◆ RECORD EXCERPTS ◆
>>>

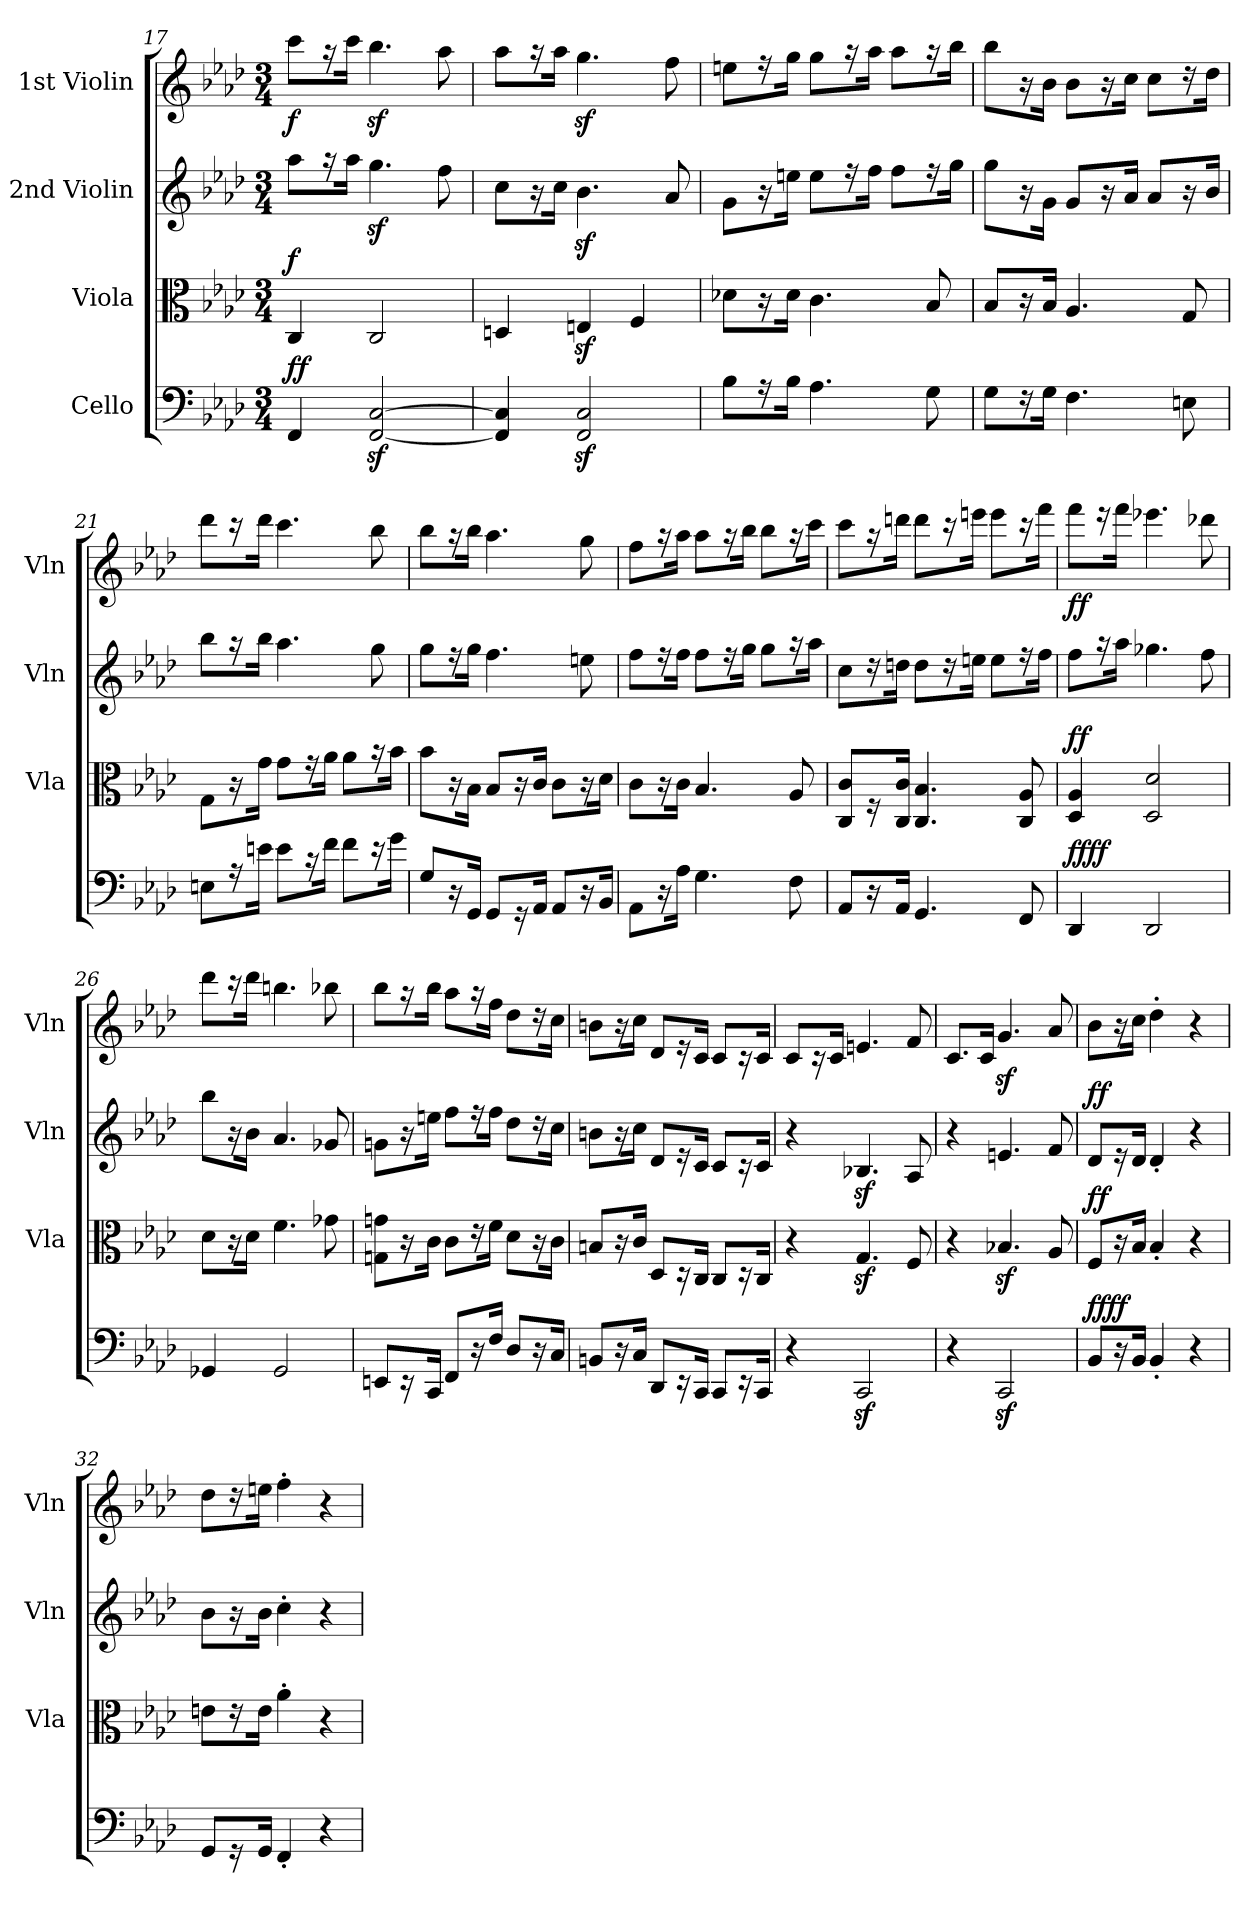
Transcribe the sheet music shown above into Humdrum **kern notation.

<<<
>>>

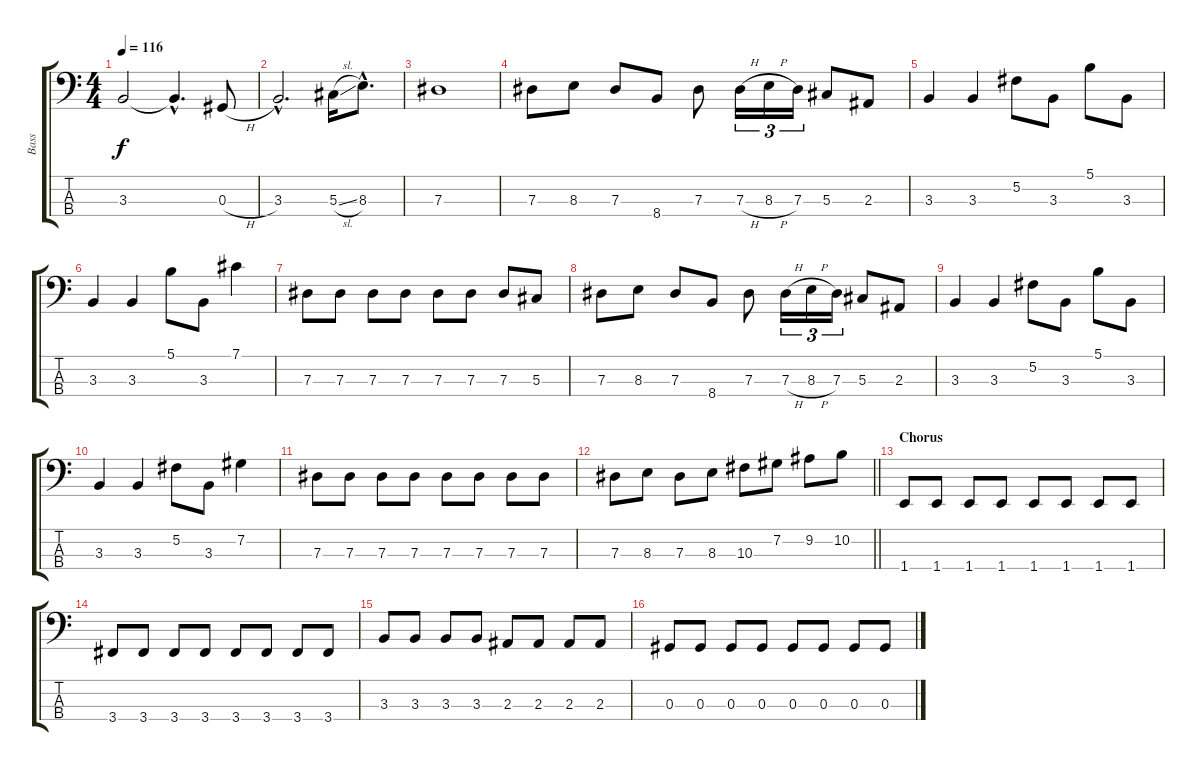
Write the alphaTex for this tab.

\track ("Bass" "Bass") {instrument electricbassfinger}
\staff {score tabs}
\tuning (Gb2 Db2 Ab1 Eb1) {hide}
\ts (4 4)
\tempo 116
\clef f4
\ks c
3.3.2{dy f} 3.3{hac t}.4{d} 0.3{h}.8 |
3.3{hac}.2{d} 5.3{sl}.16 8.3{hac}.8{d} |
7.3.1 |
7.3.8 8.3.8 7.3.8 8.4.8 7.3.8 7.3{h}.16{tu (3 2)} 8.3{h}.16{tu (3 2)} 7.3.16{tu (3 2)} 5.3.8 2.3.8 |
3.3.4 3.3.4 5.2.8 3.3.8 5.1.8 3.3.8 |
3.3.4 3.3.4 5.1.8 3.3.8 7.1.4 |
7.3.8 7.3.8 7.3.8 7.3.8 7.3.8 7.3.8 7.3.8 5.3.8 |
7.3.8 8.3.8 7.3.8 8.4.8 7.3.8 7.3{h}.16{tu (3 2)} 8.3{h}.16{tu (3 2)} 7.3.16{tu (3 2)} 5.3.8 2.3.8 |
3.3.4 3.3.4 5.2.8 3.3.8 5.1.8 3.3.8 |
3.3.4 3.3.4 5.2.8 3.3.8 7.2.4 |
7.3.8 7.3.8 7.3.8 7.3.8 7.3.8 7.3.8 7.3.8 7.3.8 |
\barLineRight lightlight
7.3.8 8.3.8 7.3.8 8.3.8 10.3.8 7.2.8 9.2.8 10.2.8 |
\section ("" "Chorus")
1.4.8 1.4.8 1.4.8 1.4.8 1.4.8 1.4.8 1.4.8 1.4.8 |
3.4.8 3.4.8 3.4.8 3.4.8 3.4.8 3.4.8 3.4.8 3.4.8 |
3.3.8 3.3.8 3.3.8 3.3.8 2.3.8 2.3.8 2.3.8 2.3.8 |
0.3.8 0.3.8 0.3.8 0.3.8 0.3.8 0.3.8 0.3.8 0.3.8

<<<

◆ EXERCISE AIM ◆
Count the lines in the records above that contain the string "electricbassfinger", and reply with the number alone.

◆ EXERCISE SOLUTION ◆
1